_作業内容_. 本文では、祖父の症状はどんなときにひどくなるとされていますか。1〜3文で説明してください。

_本文_.
-=-=-=-=-

精神科Q&A

 【1173】早朝や夜になるとはじまる祖父の幻覚・妄想


Q私は10代の女性です。祖父母と3人で暮らしています。
4か月ほど前に母が亡くなってから、77歳の祖父の様子がおかしくなりました。
早朝に突然起きて「誰か人がいる」と言ったり、夜になると急に「車で事故を起こした」と言いだして落ち着かなくなり、外に出て行こうとします。退職したのに仕事に行こうとしているときもあります。実際に出ていったこともあり、数時間で帰って来たのですが、通った道ははっきり覚えているのに自分が「事故を起こした」と言ったことは覚えていないようでした。本人は「悪い夢を見ていた」と言っていました。急に興奮しだしたと思えば、眠りだしてしばらく起きなくなったりします。

このような幻覚や妄想が1〜2週間に1回くらい起こります。だいたい早朝や夜に急に始まって、数分から数日でおさまります。妄想は被害妄想が多いようです。夜になるにつれて症状はひどくなります。ときどき自分が妄想状態にあることを覚えているときもあります。アルコールを飲むとひどくなるようです。症状が出ている間は、いつもよりも人の顔や名前、日付などを間違えやすくなっています。ひどいと自分が誰か、ここはどこかもわからなくなる時もあるようです。

-=-=-=-=-

_提示資料_.
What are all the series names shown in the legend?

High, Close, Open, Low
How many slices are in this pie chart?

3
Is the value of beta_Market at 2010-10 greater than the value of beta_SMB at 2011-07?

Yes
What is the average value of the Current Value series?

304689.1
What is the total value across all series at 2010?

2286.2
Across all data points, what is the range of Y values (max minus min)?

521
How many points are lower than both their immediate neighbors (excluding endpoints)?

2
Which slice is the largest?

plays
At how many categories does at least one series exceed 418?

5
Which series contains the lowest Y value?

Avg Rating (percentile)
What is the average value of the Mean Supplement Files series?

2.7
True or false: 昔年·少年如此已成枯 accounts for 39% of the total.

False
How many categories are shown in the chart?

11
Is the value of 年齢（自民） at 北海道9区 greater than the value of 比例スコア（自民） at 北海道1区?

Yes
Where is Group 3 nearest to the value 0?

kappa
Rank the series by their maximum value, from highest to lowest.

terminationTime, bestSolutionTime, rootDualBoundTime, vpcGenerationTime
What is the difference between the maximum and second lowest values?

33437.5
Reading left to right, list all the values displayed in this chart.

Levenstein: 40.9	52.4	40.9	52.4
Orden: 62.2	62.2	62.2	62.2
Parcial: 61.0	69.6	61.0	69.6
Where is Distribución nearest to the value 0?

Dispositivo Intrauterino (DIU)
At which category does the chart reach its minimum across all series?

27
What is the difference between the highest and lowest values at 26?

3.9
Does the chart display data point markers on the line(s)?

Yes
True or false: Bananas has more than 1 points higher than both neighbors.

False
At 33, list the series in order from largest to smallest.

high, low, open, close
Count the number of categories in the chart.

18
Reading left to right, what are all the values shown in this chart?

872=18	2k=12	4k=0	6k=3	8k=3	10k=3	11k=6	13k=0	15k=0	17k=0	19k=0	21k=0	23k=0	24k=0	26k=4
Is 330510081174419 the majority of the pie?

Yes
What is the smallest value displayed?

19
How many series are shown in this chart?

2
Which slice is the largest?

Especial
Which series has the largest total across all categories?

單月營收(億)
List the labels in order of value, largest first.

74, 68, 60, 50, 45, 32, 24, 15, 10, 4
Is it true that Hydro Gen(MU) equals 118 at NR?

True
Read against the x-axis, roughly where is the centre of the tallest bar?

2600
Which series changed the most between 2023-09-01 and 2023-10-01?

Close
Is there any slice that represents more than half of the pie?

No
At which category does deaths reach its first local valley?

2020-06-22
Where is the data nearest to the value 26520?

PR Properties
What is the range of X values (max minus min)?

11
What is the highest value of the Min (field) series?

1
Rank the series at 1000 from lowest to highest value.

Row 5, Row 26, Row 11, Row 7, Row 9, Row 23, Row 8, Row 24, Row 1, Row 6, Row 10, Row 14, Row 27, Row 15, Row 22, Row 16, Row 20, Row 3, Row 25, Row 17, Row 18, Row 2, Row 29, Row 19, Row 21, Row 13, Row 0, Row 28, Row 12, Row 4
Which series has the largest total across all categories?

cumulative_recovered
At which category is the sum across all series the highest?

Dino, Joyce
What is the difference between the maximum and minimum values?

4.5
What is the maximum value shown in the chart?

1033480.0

-=-=-=-=-

_出力結果_. 夜が近づくにつれて症状はひどくなります。また、アルコールを飲むとひどくなるようです。